I am sick to death - absolutely sick to death - of reading about another factory farm that caught on fire (there have been so many that have burned down this year, I've lost track); or another factory farm where equipment failure led to thousands of deaths; or stories of trucks hauling factory farm animals to their deaths that overturn on freeways and the animals - already overcrowded in the backs of these trucks - are crushed to death or released onto the highways and hit by oncoming motorists. At the end of September, a transportation truck carrying 729 pigs across Ontario crashed (allegedly due to the driver going too fast) and 334 pigs were killed in the accident, another 30 were later euthanized. (Source.)

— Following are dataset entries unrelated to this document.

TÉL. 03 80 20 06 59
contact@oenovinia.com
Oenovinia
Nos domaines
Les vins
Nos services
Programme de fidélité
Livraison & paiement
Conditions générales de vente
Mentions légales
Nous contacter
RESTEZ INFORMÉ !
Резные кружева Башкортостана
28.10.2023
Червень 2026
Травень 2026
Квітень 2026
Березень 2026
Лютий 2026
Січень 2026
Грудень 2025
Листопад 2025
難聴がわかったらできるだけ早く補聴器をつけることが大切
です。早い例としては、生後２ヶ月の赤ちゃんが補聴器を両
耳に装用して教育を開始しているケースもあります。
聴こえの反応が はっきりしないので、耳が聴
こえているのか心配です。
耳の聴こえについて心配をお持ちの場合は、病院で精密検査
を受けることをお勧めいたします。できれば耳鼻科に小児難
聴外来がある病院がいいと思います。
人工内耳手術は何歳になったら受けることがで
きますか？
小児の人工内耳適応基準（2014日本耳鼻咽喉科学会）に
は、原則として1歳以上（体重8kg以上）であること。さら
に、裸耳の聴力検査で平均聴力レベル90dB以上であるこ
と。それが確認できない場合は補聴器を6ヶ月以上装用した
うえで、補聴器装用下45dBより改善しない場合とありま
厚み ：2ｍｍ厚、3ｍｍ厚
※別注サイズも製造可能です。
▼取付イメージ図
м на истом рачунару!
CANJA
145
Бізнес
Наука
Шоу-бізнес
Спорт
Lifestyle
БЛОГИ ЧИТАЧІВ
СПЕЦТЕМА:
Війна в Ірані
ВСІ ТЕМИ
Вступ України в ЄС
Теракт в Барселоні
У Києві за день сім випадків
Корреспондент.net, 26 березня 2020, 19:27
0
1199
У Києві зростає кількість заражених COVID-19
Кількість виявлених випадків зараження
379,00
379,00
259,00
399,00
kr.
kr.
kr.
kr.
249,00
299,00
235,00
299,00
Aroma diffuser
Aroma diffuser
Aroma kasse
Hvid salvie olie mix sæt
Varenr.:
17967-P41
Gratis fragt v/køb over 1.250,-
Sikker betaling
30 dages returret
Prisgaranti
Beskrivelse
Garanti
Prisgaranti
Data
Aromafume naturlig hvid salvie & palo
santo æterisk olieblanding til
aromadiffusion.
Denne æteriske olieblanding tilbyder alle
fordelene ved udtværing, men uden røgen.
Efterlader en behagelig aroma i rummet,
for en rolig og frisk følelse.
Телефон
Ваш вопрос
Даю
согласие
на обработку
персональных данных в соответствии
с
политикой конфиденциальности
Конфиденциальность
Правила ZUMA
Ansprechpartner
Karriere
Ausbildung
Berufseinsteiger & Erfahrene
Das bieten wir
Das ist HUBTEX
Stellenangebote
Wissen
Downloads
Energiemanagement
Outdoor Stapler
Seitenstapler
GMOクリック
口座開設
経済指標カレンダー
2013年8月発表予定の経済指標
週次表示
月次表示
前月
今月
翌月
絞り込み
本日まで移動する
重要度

This is the factory farm system in a nutshell. Pack 'em in, get them on the assembly line, move them through the murdering process line as fast as possible and get 'em out to market.
But suppose these kinds of accidents never happened. Suppose there were no equipment failures, no instances of animals getting scalded alive, no overpacked trucks turning over on the freeway, no animals being kicked and punched and beaten, no tragic tales of suffering and agony. Suppose every factory farm endeavored to treat their animals well, made sure each one was comfortable, and adhered to all of the proper laws and procedures involved in what some might dub "humane slaughter." Suppose all of these things were the case and the factory farm system were as ideal as it could be.
Even if there were an iota of humanity in this system, which there isn't, it would still be an immoral system - profoundly immoral - because its very foundation is the murder of sentient beings whom we - as humans - have no right to imprison, exploit and destroy. Let's not lose sight of the fact that tinkering and reforming the system is not going to work. Dismantling it completely is the only solution.